→ EXERCISE A
Answer these questions about the Land Office passage below:
(i) Which company leased the land from the Land Office?
(ii) In how many newspapers was notice of the application published?
(iii) What did Commission Order 146045 establish?
→ EXERCISE B
Please say whether each statement agrees with the Land Office passage below, giving yes or no and quoting the words of the passage that decide it.
(i) The Land Office acknowledges that it received notice of the application.
(ii) Anadarko drilled a gas well on land it leased from the Land Office.
(iii) The drilling and spacing unit took effect on October 10, 1978.
→ EXERCISE C
Carry on the Land Office passage below from the point where it stops.

----- DOCUMENT PASSAGE -----

The Commissioners of the Land Office administer certain lands of the state for the benefit of the common schools by virtue of Oklahoma Constitution, Article XI § 3, 64 O.S.1981 § 1. The Land Office is authorized to lease any of the lands it administers for oil and gas production. 64 O.S. 1981 § 281. The land involved in the instant dispute has been leased by the Land Office to the Anadarko Production Company, the appellee. Anadarko, as lessee, drilled and operated a gas well on land leased from the Land Office. The Land Office received royalties from Anadarko’s production under the terms of the lease.
After the proceeds from production had been distributed for a period of months, Anadarko, by application to the Corporation Commission, requested the Commission to establish a drilling and spacing unit for the common source of supply underlying the land on which Anadarko had drilled the well. Notice of its application was published by Anadarko in two newspapers as required by 52 O.S.1981 § 87.1(a). The Land Office claims not to have received notice of the pending application. This application resulted in Commission Order 146045 which established a 640-acre drilling and spacing unit for the Anadarko well effective October 10, 1978.

----- DATA FOR ANALYSIS -----

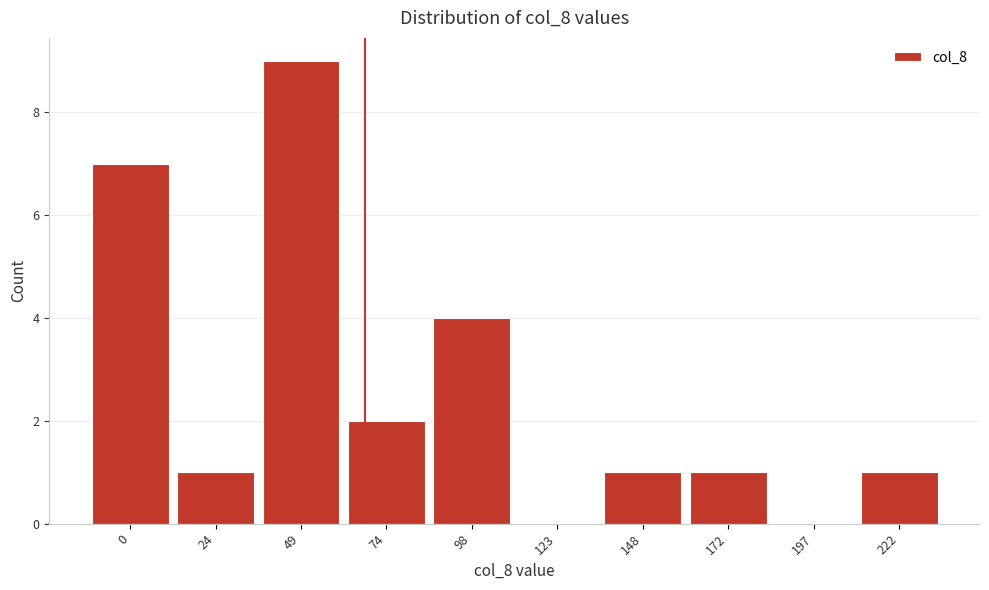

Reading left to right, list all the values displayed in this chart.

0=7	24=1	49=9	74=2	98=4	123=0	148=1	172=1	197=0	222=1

-----
----- DATA FOR ANALYSIS -----

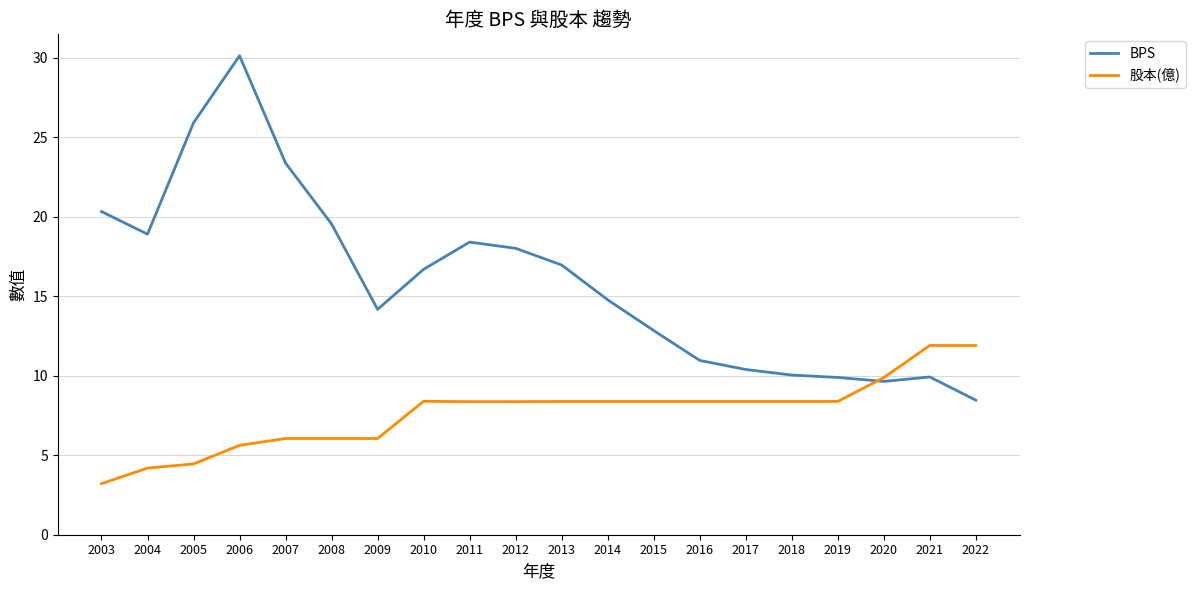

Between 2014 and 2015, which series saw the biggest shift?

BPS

-----

→ FINAL ANSWER A
(i) The Anadarko Production Company.
(ii) Two.
(iii) A 640-acre drilling and spacing unit for the Anadarko well.

→ FINAL ANSWER B
(i) No: "The Land Office claims not to have received notice of the pending application."
(ii) Yes: "Anadarko, as lessee, drilled and operated a gas well on land leased from the Land Office."
(iii) Yes: "established a 640-acre drilling and spacing unit for the Anadarko well effective October 10, 1978."

→ FINAL ANSWER C
The Commissioners of the Land Office filed an application to vacate the spacing order on May 22, 1980. This application is based upon a claim that failure to give notice of the spacing application constituted a constitutional infirmity, in addition to the claim the Land Office was not subject to the jurisdiction of the Corporation Commission. After a hearing the Corporation Commission denied the Land Office’s application for vacation of the spacing order.
The Land Office appeals from the Corporation Commission’s refusal to vacate the order. Anadarko has cross appealed, claiming the Commission erred in failing to rule that the Land Office’s application was barred by waiver, estoppel or laches. The Corporation Commission has adopted the argument of Anadarko in opposition to the appeal of the Commissioners of the Land Office.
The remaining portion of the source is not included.